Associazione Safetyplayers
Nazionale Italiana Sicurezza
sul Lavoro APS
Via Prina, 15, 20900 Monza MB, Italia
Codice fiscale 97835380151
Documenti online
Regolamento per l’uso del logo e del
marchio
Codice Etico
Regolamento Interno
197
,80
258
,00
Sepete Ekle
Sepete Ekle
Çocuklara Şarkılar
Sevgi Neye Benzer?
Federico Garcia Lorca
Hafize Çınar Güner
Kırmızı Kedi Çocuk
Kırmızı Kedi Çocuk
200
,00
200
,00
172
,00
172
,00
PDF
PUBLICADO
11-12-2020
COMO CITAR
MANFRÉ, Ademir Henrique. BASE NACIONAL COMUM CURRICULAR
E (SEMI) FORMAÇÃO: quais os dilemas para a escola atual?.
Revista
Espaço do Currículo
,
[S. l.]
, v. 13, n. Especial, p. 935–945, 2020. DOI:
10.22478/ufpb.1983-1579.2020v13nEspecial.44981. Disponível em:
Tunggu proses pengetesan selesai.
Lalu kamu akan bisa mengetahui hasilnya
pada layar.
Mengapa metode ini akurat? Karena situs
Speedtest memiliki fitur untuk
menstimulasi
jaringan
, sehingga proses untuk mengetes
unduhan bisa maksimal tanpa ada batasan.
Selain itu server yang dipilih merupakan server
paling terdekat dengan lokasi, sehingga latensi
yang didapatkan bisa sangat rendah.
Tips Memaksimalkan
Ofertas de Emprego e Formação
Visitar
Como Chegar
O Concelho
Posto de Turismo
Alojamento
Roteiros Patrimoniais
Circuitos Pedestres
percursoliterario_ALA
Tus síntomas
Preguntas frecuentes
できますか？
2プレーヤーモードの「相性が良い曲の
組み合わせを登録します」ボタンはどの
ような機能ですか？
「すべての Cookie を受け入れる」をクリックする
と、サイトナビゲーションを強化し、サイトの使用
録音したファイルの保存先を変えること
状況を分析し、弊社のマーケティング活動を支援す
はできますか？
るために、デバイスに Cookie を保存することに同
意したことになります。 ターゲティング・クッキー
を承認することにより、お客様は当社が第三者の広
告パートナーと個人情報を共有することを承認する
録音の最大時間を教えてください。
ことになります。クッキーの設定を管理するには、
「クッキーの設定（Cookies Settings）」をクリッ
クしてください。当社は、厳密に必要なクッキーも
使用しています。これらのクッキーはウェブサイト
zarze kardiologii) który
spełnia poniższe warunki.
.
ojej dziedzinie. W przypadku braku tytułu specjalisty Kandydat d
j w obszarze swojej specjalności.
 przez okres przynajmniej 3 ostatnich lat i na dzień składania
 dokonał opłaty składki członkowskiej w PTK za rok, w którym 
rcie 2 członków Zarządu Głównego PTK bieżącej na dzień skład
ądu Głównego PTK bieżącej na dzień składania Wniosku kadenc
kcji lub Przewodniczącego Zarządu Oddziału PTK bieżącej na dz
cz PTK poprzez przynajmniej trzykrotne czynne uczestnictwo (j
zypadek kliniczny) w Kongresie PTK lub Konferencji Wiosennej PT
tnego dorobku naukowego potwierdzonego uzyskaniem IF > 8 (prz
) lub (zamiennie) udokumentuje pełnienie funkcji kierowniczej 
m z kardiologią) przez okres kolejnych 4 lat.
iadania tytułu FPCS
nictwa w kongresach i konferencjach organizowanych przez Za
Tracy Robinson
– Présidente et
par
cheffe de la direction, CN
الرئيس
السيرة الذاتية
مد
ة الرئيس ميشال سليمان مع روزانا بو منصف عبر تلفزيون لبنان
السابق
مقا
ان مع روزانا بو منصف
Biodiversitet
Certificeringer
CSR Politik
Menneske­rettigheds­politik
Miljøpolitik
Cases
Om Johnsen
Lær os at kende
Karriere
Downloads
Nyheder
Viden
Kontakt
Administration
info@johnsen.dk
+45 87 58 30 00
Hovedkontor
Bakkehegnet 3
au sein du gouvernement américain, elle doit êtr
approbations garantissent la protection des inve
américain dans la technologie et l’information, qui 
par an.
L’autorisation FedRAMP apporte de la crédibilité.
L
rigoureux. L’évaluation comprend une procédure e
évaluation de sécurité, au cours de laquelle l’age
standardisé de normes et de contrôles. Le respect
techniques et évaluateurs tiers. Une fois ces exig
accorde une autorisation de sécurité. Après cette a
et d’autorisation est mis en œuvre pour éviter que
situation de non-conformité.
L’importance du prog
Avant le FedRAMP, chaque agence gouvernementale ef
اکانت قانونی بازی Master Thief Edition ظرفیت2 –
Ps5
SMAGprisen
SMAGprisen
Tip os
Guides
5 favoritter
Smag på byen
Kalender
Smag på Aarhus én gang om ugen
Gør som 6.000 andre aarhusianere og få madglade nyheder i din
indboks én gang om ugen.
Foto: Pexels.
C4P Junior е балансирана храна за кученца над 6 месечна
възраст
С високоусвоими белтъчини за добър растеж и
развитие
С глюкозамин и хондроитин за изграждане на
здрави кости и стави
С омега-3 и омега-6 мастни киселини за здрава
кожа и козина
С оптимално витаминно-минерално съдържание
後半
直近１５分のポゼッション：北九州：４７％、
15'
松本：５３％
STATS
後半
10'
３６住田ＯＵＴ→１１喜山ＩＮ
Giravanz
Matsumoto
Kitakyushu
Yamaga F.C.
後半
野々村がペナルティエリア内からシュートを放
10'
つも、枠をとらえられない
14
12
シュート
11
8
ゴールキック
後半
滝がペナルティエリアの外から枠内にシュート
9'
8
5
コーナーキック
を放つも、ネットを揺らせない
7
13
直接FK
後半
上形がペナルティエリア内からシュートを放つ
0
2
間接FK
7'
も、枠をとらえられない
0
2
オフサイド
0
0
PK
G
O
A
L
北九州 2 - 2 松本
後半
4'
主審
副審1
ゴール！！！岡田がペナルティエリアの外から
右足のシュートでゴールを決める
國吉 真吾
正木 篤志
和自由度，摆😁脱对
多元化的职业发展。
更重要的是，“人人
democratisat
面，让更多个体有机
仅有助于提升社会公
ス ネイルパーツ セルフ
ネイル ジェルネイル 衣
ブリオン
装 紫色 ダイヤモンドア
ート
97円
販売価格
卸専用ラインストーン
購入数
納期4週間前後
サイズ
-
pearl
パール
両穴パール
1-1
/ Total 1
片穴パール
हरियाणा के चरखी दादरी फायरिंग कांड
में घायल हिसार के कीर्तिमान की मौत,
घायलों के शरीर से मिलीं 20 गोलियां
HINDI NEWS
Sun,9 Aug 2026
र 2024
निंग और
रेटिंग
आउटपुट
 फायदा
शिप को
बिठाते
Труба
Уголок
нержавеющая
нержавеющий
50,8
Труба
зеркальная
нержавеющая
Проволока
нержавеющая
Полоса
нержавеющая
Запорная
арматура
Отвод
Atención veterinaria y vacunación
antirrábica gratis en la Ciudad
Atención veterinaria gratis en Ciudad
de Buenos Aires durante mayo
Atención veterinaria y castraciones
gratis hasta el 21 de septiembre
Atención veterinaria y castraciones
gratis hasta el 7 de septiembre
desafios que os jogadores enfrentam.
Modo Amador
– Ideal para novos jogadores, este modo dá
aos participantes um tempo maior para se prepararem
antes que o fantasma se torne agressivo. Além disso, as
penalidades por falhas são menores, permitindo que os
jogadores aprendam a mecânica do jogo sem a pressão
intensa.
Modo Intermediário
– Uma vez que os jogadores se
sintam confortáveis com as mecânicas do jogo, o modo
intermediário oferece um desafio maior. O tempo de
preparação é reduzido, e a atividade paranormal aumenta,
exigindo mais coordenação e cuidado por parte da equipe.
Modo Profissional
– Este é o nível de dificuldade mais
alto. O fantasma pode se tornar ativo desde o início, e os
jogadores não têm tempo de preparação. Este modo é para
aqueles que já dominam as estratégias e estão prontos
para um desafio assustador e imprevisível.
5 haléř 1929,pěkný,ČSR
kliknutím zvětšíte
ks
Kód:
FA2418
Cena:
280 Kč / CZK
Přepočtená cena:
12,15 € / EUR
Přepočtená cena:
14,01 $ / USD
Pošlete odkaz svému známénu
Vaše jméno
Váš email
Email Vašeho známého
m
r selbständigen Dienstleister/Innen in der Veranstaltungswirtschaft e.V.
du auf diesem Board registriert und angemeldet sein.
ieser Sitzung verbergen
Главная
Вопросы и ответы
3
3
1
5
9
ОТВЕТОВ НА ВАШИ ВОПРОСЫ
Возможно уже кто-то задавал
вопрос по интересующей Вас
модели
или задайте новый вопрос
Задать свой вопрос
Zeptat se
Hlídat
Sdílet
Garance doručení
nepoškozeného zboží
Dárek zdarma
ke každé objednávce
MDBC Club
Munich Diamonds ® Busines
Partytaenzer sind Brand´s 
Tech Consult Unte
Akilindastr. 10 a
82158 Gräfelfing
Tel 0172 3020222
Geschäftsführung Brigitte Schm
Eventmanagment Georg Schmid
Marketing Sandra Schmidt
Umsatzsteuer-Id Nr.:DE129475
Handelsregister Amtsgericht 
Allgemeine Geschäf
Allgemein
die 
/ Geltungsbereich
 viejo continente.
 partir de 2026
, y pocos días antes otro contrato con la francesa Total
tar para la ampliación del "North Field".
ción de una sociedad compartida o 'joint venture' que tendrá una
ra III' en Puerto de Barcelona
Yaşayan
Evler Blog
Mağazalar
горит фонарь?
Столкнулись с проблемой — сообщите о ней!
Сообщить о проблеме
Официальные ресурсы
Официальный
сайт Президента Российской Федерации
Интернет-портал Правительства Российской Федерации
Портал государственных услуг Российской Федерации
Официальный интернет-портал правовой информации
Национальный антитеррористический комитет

+++++

◆ **DESCRIPTION OF THE TASK**:
Scan the listing for the string "gang" and copy every line that carries it.

◆ **OUTPUT OF THE EXERCISE**:
Smag på Aarhus én gang om ugen
indboks én gang om ugen.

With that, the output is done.